Durant mon mandat je souhaiterais amorcer un mouvement sérieux qui permettrait à une nouvelle génération de vivre sans SIDA. . Je souhaiterais aussi que l’élimination virtuelle de la transmission du VIH de la mère à l’enfant que les pays occidentaux ont déjà réussi à obtenir devienne une réalité pour tous et que le monde n’ait plus à faire face à la terrible réalité des 300.000 bébés africains infectés chaque année par le virus.

Catherine FIANKAN-BOKONGA. Interview réalisée à Genève (Suisse).



QUI EST MICHEL SIDIBE ?

Ressortissant malien, Michel Sidibé est le Directeur exécutif d’ONUSIDA depuis le 1er décembre 2008. Il est entré dans l’organisation en 2001 en tant que Directeur du Département d’appui aux pays et aux régions. Il y a supervisé une vaste réforme, reconnue pour avoir transformé ONUSIDA en un programme commun mieux ciblé et plus efficace capable de donner des résultats au niveau des pays.

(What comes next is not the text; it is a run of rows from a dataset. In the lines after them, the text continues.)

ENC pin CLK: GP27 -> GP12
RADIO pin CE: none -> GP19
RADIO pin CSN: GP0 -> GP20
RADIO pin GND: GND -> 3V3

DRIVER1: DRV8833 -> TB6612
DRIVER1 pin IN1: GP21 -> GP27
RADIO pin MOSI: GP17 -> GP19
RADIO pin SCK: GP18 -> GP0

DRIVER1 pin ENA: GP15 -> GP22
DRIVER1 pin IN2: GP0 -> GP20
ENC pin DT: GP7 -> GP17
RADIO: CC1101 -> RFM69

Il a également le rang de Secrétaire général adjoint des Nations Unies.
Michel Sidibé a débuté sa carrière dans la santé, il y a près de 30 ans au Mali, en s’impliquant dans des projets destinés aux populations nomades touaregs de la région de Tombouctou, et en travaillant pour la fédération internationale de développement « Terre des hommes ».
Il a été recruté par le Fonds des Nations Unies pour l’enfance (UNICEF) en 1987 pour travailler en République démocratique du Congo (RDC). Il a ensuite été muté au siège de l’UNICEF, à New York, avant d’exercer les fonctions de Représentant de l’UNICEF au Swaziland, au Burundi et en Ouganda.